Equation of the circle = $x^{2}+ y^{2}-6x-4y+8$

A line $x+2y+6=0$

To find:

To find whether the line is a tangent to a circle or not.

Solution:

Step 1

We know, the equation of a circle is given by $x^{2}+ y^{2}+2gx+2fy+c=0$ where $R$ is the radius of circle and the radius is given by $R=\sqrt{g^{2}+ f^{2}-c }$

Now, equating the general equation with the given equation,

$g=-h$     and   $f=-k$  

We get $(h,k)=(3,2)$

$R=\sqrt{(3)^{2}+ (2)^{2}-8 }$

$R=\sqrt{5}$  ≅ $2.2units$

Step 2

Now, we have the given line $x+2y+6=0$  and the center of the circle $(3,2)$

Hence,

Distance of a point from the line $D=\frac{Ax_{1}+By_{1}+C }{\sqrt{A^{2}+ B^{2} } }$

Substituting the known values in the equation, we get

$D=\frac{3+2(2)+6}{\sqrt{(1)^{2}+ (2)^{2} } }$

$D=\frac{3+4+6}{\sqrt{1+4} }$

$D=$ $\frac{13}{\sqrt{5} }$  ≅ $5.8$

$5.8$ is a much greater value than the radius of the circle.

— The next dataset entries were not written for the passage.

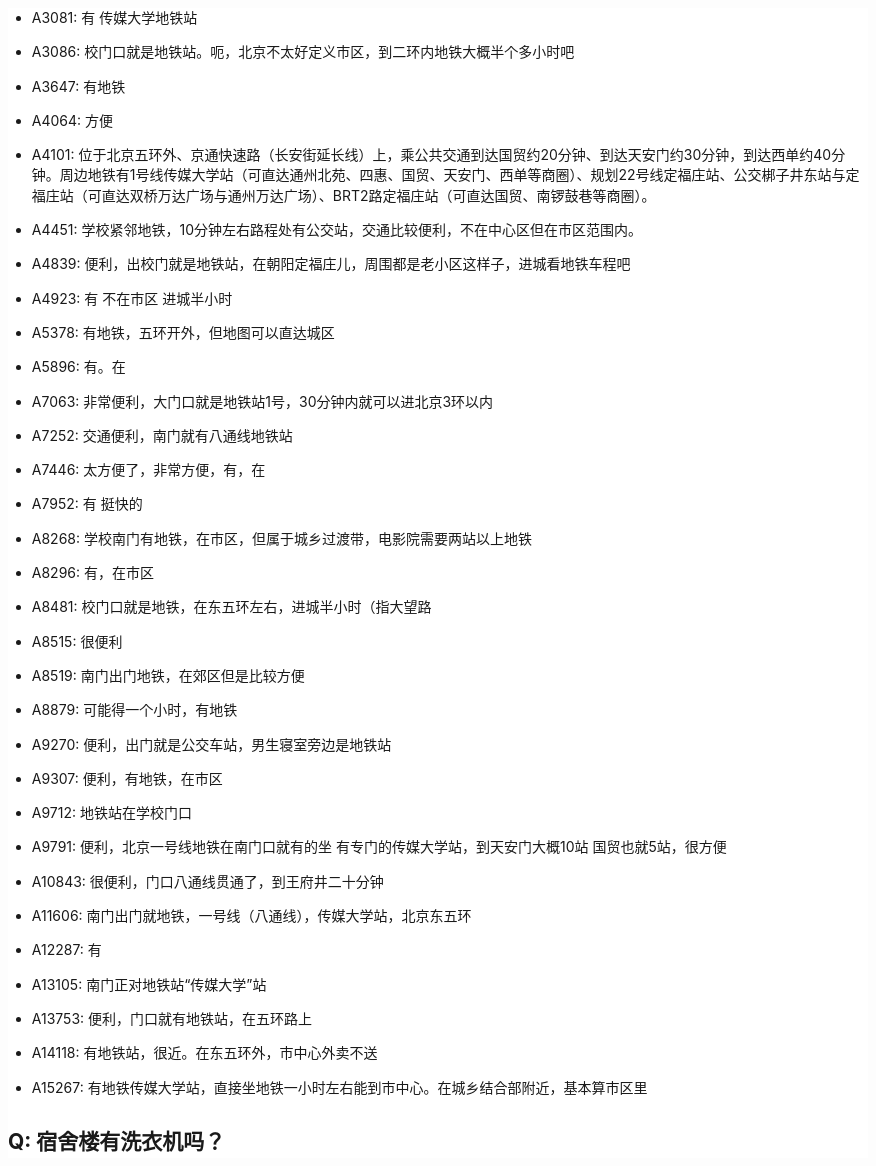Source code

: - A3081: 有 传媒大学地铁站

- A3086: 校门口就是地铁站。呃，北京不太好定义市区，到二环内地铁大概半个多小时吧

- A3647: 有地铁

- A4064: 方便

- A4101: 位于北京五环外、京通快速路（长安街延长线）上，乘公共交通到达国贸约20分钟、到达天安门约30分钟，到达西单约40分钟。周边地铁有1号线传媒大学站（可直达通州北苑、四惠、国贸、天安门、西单等商圈）、规划22号线定福庄站、公交梆子井东站与定福庄站（可直达双桥万达广场与通州万达广场）、BRT2路定福庄站（可直达国贸、南锣鼓巷等商圈）。

- A4451: 学校紧邻地铁，10分钟左右路程处有公交站，交通比较便利，不在中心区但在市区范围内。

- A4839: 便利，出校门就是地铁站，在朝阳定福庄儿，周围都是老小区这样子，进城看地铁车程吧

- A4923: 有 不在市区 进城半小时

- A5378: 有地铁，五环开外，但地图可以直达城区

- A5896: 有。在

- A7063: 非常便利，大门口就是地铁站1号，30分钟内就可以进北京3环以内

- A7252: 交通便利，南门就有八通线地铁站

- A7446: 太方便了，非常方便，有，在

- A7952: 有 挺快的

- A8268: 学校南门有地铁，在市区，但属于城乡过渡带，电影院需要两站以上地铁

- A8296: 有，在市区

- A8481: 校门口就是地铁，在东五环左右，进城半小时（指大望路

- A8515: 很便利

- A8519: 南门出门地铁，在郊区但是比较方便

- A8879: 可能得一个小时，有地铁

- A9270: 便利，出门就是公交车站，男生寝室旁边是地铁站

- A9307: 便利，有地铁，在市区

- A9712: 地铁站在学校门口

- A9791: 便利，北京一号线地铁在南门口就有的坐 有专门的传媒大学站，到天安门大概10站 国贸也就5站，很方便

- A10843: 很便利，门口八通线贯通了，到王府井二十分钟

- A11606: 南门出门就地铁，一号线（八通线），传媒大学站，北京东五环

- A12287: 有

- A13105: 南门正对地铁站“传媒大学”站

- A13753: 便利，门口就有地铁站，在五环路上

- A14118: 有地铁站，很近。在东五环外，市中心外卖不送

- A15267: 有地铁传媒大学站，直接坐地铁一小时左右能到市中心。在城乡结合部附近，基本算市区里

## Q: 宿舍楼有洗衣机吗？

Hence, the given line passes through a much greater distance from the circumference of the circle and hence cannot touch the circle therefore, The line is not a tangent of the circle.

Final answer:

The line is not a tangent of the circle.

Explanation 2

Given:

Equation of circle $x^{2}+ y^{2}-10x-6y+25$

To find:

The tangents of the circle

Solution:

We already know the basic equation of a circle that is $x^{2}+ y^{2}+2gx+2fy+c$ . Equating this with the equation given to us, we get

$g=-5$    and  $f=-3$

or the center of the circle $(h,k)=(5,3)$

Radius $R=\sqrt{g^{2}+ f^{2}-c }$

$R=\sqrt{(5)^{2}+(3)^{2} -25 }$

$R=3units$

We can clearly see that the radius of the circle and the y coordinate of the center of circle are equal. Hence, we can understand that the circle passes through the x axis itself and the center of circle being at a distance of 5 units from the y axis.

Therefore,

The first tangent for the circle will be x axis itself that is $y=0$.

Let the equation of this tangent be $y=mx+c$ ; where $c$ is the intercept made by the line on the y axis.

The tangent here, does not make any intercept on the y axis

Therefore, $c=0$

Hence, the equation becomes $y=mx$

or $mx-y=0$    $(i)$

We can clearly see that, from a unique point where the tangent will touch the circle, the distance to the center will be nothing else but the radius of the circle which is $3units.$

We know,

Distance of a point from a line is $D=\frac{Ax_{1} +By_{1} +C}{\sqrt{A^{2}+ B^{2} } }$

Here, $(x_{1}, y_{1} )=(5,3)$ and $A=m$  $;$   $B=-1$   $;$   $C=0$

Substituting the given values, we get

$3=\frac{m(5)-1(3)+0}{\sqrt{m^{2}+1 } }$

$5m-3=3\sqrt{m^{2}+1 }$

Squaring both sides, we get

$25m^{2} -30m+9=9m^{2}+9$

$16m^{2}-30m=0$

$m(16m-30)=0$

$m=0$   $;$  $m=\frac{15}{8}$

Hence, the tangent becomes

$y=\frac{15}{8} x$

Final answer:

Hence, the two tangents for the circle are $y=0$ and $y=\frac{15}{8} x$.